Talvez seja necessário ir um pouco além no argumento: a Lava-Jato representou um projeto de destruição institucional do sistema político, procurando substituir a legitimidade dos eleitos por membros não eleitos que tinham o poder absoluto do Estado para vigiar e punir. Essa politização exacerbada e fora do esquadro democrático desorganizou o sistema político e claramente permitiu a ascensão da extrema direita ao poder, cujo objetivo, como se percebe cada dia mais, era acabar com a própria democracia.

A reação ao excesso de poder dos controladores foi, num primeiro momento, a busca de autoproteção, encontrando um “inimigo” para expelir do jogo com o intuito de mostrar à sociedade que tudo estava voltando ao normal. Foi o plano Romero Jucá: um acordão de salvação, com “o Supremo, com tudo”. O paradoxo é que foi possível por um tempo manter a Lava-Jato como poder maior da República, tirar Dilma da Presidência para sinalizar a limpeza do sistema e salvar grande parte da elite política tradicional. Para entender o enredo vertiginoso e trágico dessa história, não deixem de ler o novo livro de Fernando Limongi, “Operação impeachment”.

O que parecia o auge dos controladores foi o começo da queda, simbolizado pelo governo Bolsonaro, que tentou acabar com toda a “accountability” democrática de seu governo, tendo Sergio Moro em seu ministério, a maior das ironias. As resistências da sociedade, de parte da Federação e do STF, bem como da comunidade internacional, evitaram a autocracia bolsonarista, mas o custo pago por este processo ainda nos aflige. O sistema político vingou-se dos seus algozes e tornou-se, desde o início da presidência de Arthur Lira na Câmara dos Deputados, em 2021, mais ensimesmado e fora de controle democrático.
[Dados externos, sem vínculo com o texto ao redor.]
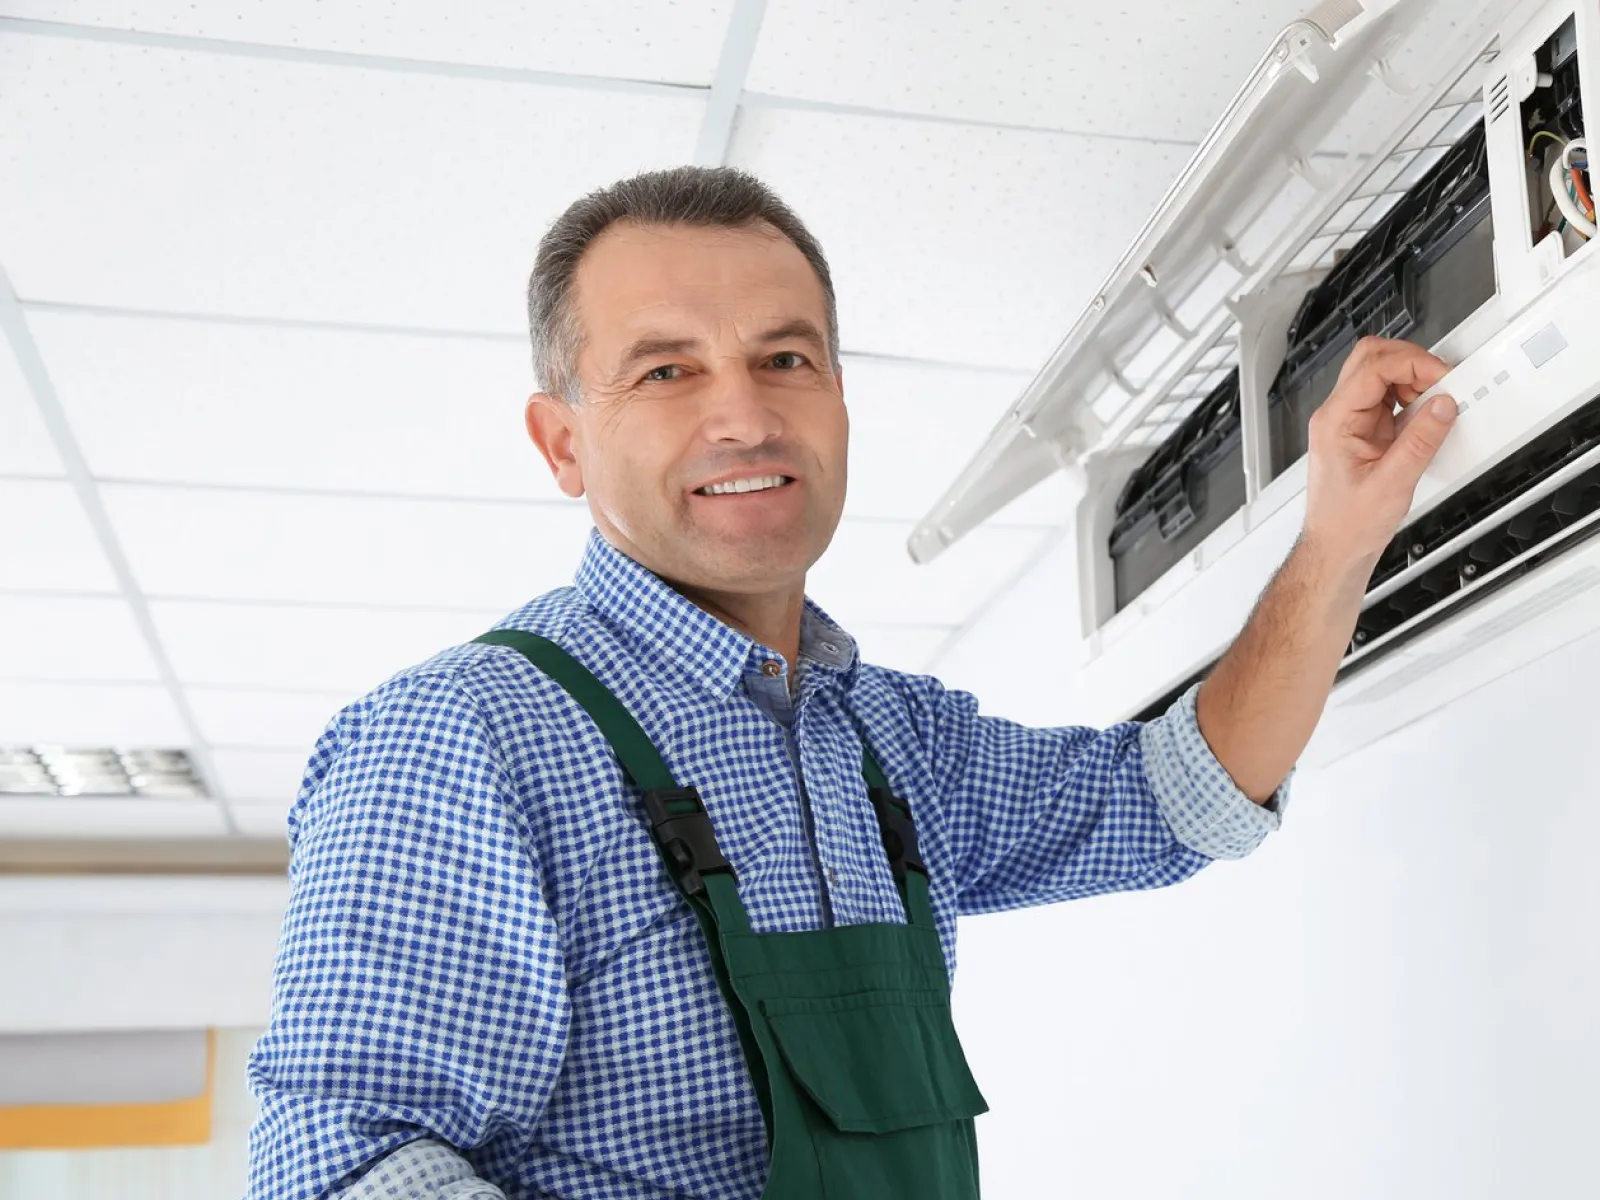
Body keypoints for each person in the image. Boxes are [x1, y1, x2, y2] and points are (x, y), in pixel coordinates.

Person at [246, 165, 1458, 1200]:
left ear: (836, 399)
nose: (743, 415)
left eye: (785, 358)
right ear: (563, 441)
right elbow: (343, 1165)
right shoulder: (460, 742)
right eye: (664, 372)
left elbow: (1179, 797)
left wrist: (1339, 537)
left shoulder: (887, 741)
O novo mundo opaco e grandioso das emendas parlamentares, mesmo com a decisão recente do STF sobre o chamado Orçamento secreto, está vivíssimo e se tornou o coração do sistema político. O financiamento público dos partidos, necessário após o fim da forma privada e corrupta que vigorava antes, gerou uma partidocracia sem limites. A PEC que anistia as legendas por crimes eleitorais, não só devido ao mau uso dos recursos, mas também por terem burlado os mecanismos para aumentar a presença de negros e mulheres no sistema político brasileiro, é um tapa na cara da democracia e do espírito republicano da Constituição de 1988.

No atual momento, o mais importante para os defensores de uma democracia robusta no Brasil não é saber se devem ser governo ou oposição. O desafio maior é como melhorar a política e os controles, pois os dois são fundamentais para manter o regime democrático. A fragilidade de ambos os campos institucionais favorece o sentimento antipolítico que alimentou o extremismo bolsonarista e pode no futuro alçar outras formas aventureiras e autoritárias de volta ao pináculo do poder.

*Fernando Abrucio, doutor em ciência política pela USP e professor da Fundação Getulio Vargas.